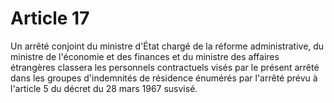 # Article 17

Un arrêté conjoint du ministre d'État chargé de la réforme administrative, du ministre de l'économie et des finances et du ministre des affaires étrangères classera les personnels contractuels visés par le présent arrêté dans les groupes d'indemnités de résidence énumérés par l'arrêté prévu à l'article 5 du décret du 28 mars 1967 susvisé.
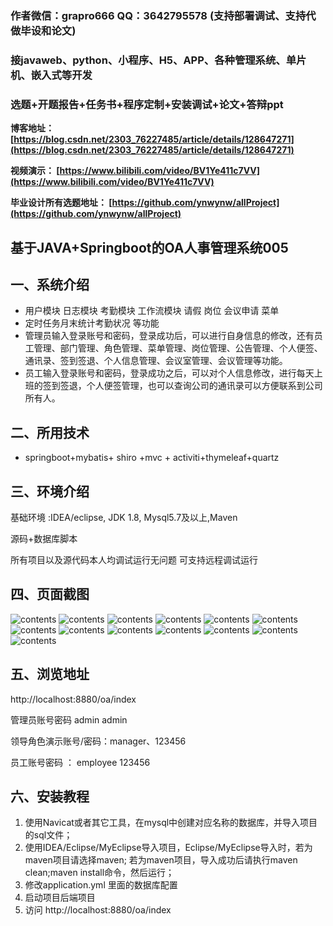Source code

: ### 作者微信：grapro666 QQ：3642795578 (支持部署调试、支持代做毕设和论文)

### 接javaweb、python、小程序、H5、APP、各种管理系统、单片机、嵌入式等开发

### 选题+开题报告+任务书+程序定制+安装调试+论文+答辩ppt

**博客地址：
[https://blog.csdn.net/2303_76227485/article/details/128647271](https://blog.csdn.net/2303_76227485/article/details/128647271)**

**视频演示：
[https://www.bilibili.com/video/BV1Ye411c7VV](https://www.bilibili.com/video/BV1Ye411c7VV)**

**毕业设计所有选题地址：
[https://github.com/ynwynw/allProject](https://github.com/ynwynw/allProject)**

## 基于JAVA+Springboot的OA人事管理系统005

## 一、系统介绍

- 用户模块 日志模块 考勤模块 工作流模块 请假 岗位 会议申请 菜单 
- 定时任务月末统计考勤状况 等功能
- 管理员输入登录账号和密码，登录成功后，可以进行自身信息的修改，还有员工管理、部门管理、角色管理、菜单管理、岗位管理、公告管理、个人便签、通讯录、签到签退、个人信息管理、会议室管理、会议管理等功能。
- 员工输入登录账号和密码，登录成功之后，可以对个人信息修改，进行每天上班的签到签退，个人便签管理，也可以查询公司的通讯录可以方便联系到公司所有人。

## 二、所用技术

- springboot+mybatis+ shiro +mvc + activiti+thymeleaf+quartz


## 三、环境介绍

基础环境 :IDEA/eclipse, JDK 1.8, Mysql5.7及以上,Maven

源码+数据库脚本

所有项目以及源代码本人均调试运行无问题 可支持远程调试运行

## 四、页面截图
![contents](./picture/picture2.png)
![contents](./picture/picture3.png)
![contents](./picture/picture4.png)
![contents](./picture/picture5.png)
![contents](./picture/picture6.png)
![contents](./picture/picture7.png)
![contents](./picture/picture8.png)
![contents](./picture/picture9.png)
![contents](./picture/picture10.png)
![contents](./picture/picture11.png)
![contents](./picture/picture12.png)
![contents](./picture/picture13.png)
![contents](./picture/picture14.png)


## 五、浏览地址

http://localhost:8880/oa/index

管理员账号密码  admin admin

领导角色演示账号/密码：manager、123456

员工账号密码 ： employee  123456

## 六、安装教程

1. 使用Navicat或者其它工具，在mysql中创建对应名称的数据库，并导入项目的sql文件；
2. 使用IDEA/Eclipse/MyEclipse导入项目，Eclipse/MyEclipse导入时，若为maven项目请选择maven;
   若为maven项目，导入成功后请执行maven clean;maven install命令，然后运行；
3. 修改application.yml 里面的数据库配置
4. 启动项目后端项目 
5. 访问  http://localhost:8880/oa/index
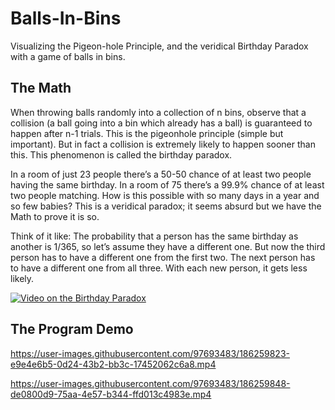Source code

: # Balls-In-Bins

Visualizing the Pigeon-hole Principle, and the veridical Birthday Paradox with a game of balls in bins.

## The Math
When throwing balls randomly into a collection of n bins, observe that a collision (a ball going into a bin which already has a ball) is guaranteed to happen after n-1 trials. This is the pigeonhole principle (simple but important). But in fact a collision is extremely likely to happen sooner than this. This phenomenon is called the birthday paradox.

In a room of just 23 people there’s a 50-50 chance of at least two people having the same birthday. In a room of 75 there’s a 99.9% chance of at least two people matching. How is this possible with so many days in a year and so few babies? This is a veridical paradox; it seems absurd but we have the Math to prove it is so.

Think of it like: The probability that a person has the same birthday as another is 1/365, so let’s assume they have a different one. But now the third person has to have a different one from the first two. The next person has to have a different one from all three. With each new person, it gets less likely.

[![Video on the Birthday Paradox](https://img.youtube.com/vi/v=ofTb57aZHZs/0.jpg)](https://www.youtube.com/watch?v=ofTb57aZHZs/)

## The Program Demo

https://user-images.githubusercontent.com/97693483/186259823-e9e4e6b5-0d24-43b2-bb3c-17452062c6a8.mp4

https://user-images.githubusercontent.com/97693483/186259848-de0800d9-75aa-4e57-b344-ffd013c4983e.mp4






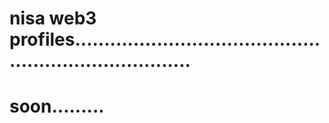 # nisa web3 profiles.........................................................................
# soon.........
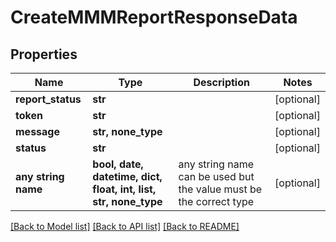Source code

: # CreateMMMReportResponseData


## Properties
Name | Type | Description | Notes
------------ | ------------- | ------------- | -------------
**report_status** | **str** |  | [optional] 
**token** | **str** |  | [optional] 
**message** | **str, none_type** |  | [optional] 
**status** | **str** |  | [optional] 
**any string name** | **bool, date, datetime, dict, float, int, list, str, none_type** | any string name can be used but the value must be the correct type | [optional]

[[Back to Model list]](../README.md#documentation-for-models) [[Back to API list]](../README.md#documentation-for-api-endpoints) [[Back to README]](../README.md)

□ □ □ □ □ □ □

[Exercise description] Copy every entry above again word for word, keeping the text and leaving out the pictures.

[Task output]
 # Article 17

Un arrêté conjoint du ministre d'État chargé de la réforme administrative, du ministre de l'économie et des finances et du ministre des affaires étrangères classera les personnels contractuels visés par le présent arrêté dans les groupes d'indemnités de résidence énumérés par l'arrêté prévu à l'article 5 du décret du 28 mars 1967 susvisé.
Source code

: ### 作者微信：grapro666 QQ：3642795578 (支持部署调试、支持代做毕设和论文)

### 接javaweb、python、小程序、H5、APP、各种管理系统、单片机、嵌入式等开发

### 选题+开题报告+任务书+程序定制+安装调试+论文+答辩ppt

**博客地址：
[https://blog.csdn.net/2303_76227485/article/details/128647271](https://blog.csdn.net/2303_76227485/article/details/128647271)**

**视频演示：
[https://www.bilibili.com/video/BV1Ye411c7VV](https://www.bilibili.com/video/BV1Ye411c7VV)**

**毕业设计所有选题地址：
[https://github.com/ynwynw/allProject](https://github.com/ynwynw/allProject)**

## 基于JAVA+Springboot的OA人事管理系统005

## 一、系统介绍

- 用户模块 日志模块 考勤模块 工作流模块 请假 岗位 会议申请 菜单 
- 定时任务月末统计考勤状况 等功能
- 管理员输入登录账号和密码，登录成功后，可以进行自身信息的修改，还有员工管理、部门管理、角色管理、菜单管理、岗位管理、公告管理、个人便签、通讯录、签到签退、个人信息管理、会议室管理、会议管理等功能。
- 员工输入登录账号和密码，登录成功之后，可以对个人信息修改，进行每天上班的签到签退，个人便签管理，也可以查询公司的通讯录可以方便联系到公司所有人。

## 二、所用技术

- springboot+mybatis+ shiro +mvc + activiti+thymeleaf+quartz


## 三、环境介绍

基础环境 :IDEA/eclipse, JDK 1.8, Mysql5.7及以上,Maven

源码+数据库脚本

所有项目以及源代码本人均调试运行无问题 可支持远程调试运行

## 四、页面截图
![contents](./picture/picture2.png)
![contents](./picture/picture3.png)
![contents](./picture/picture4.png)
![contents](./picture/picture5.png)
![contents](./picture/picture6.png)
![contents](./picture/picture7.png)
![contents](./picture/picture8.png)
![contents](./picture/picture9.png)
![contents](./picture/picture10.png)
![contents](./picture/picture11.png)
![contents](./picture/picture12.png)
![contents](./picture/picture13.png)
![contents](./picture/picture14.png)


## 五、浏览地址

http://localhost:8880/oa/index

管理员账号密码  admin admin

领导角色演示账号/密码：manager、123456

员工账号密码 ： employee  123456

## 六、安装教程

1. 使用Navicat或者其它工具，在mysql中创建对应名称的数据库，并导入项目的sql文件；
2. 使用IDEA/Eclipse/MyEclipse导入项目，Eclipse/MyEclipse导入时，若为maven项目请选择maven;
   若为maven项目，导入成功后请执行maven clean;maven install命令，然后运行；
3. 修改application.yml 里面的数据库配置
4. 启动项目后端项目 
5. 访问  http://localhost:8880/oa/index
Source code

: # Balls-In-Bins

Visualizing the Pigeon-hole Principle, and the veridical Birthday Paradox with a game of balls in bins.

## The Math
When throwing balls randomly into a collection of n bins, observe that a collision (a ball going into a bin which already has a ball) is guaranteed to happen after n-1 trials. This is the pigeonhole principle (simple but important). But in fact a collision is extremely likely to happen sooner than this. This phenomenon is called the birthday paradox.

In a room of just 23 people there’s a 50-50 chance of at least two people having the same birthday. In a room of 75 there’s a 99.9% chance of at least two people matching. How is this possible with so many days in a year and so few babies? This is a veridical paradox; it seems absurd but we have the Math to prove it is so.

Think of it like: The probability that a person has the same birthday as another is 1/365, so let’s assume they have a different one. But now the third person has to have a different one from the first two. The next person has to have a different one from all three. With each new person, it gets less likely.

[![Video on the Birthday Paradox](https://img.youtube.com/vi/v=ofTb57aZHZs/0.jpg)](https://www.youtube.com/watch?v=ofTb57aZHZs/)

## The Program Demo

https://user-images.githubusercontent.com/97693483/186259823-e9e4e6b5-0d24-43b2-bb3c-17452062c6a8.mp4

https://user-images.githubusercontent.com/97693483/186259848-de0800d9-75aa-4e57-b344-ffd013c4983e.mp4






 # nisa web3 profiles.........................................................................
# soon.........
Source code

: # CreateMMMReportResponseData


## Properties
Name | Type | Description | Notes
------------ | ------------- | ------------- | -------------
**report_status** | **str** |  | [optional] 
**token** | **str** |  | [optional] 
**message** | **str, none_type** |  | [optional] 
**status** | **str** |  | [optional] 
**any string name** | **bool, date, datetime, dict, float, int, list, str, none_type** | any string name can be used but the value must be the correct type | [optional]

[[Back to Model list]](../README.md#documentation-for-models) [[Back to API list]](../README.md#documentation-for-api-endpoints) [[Back to README]](../README.md)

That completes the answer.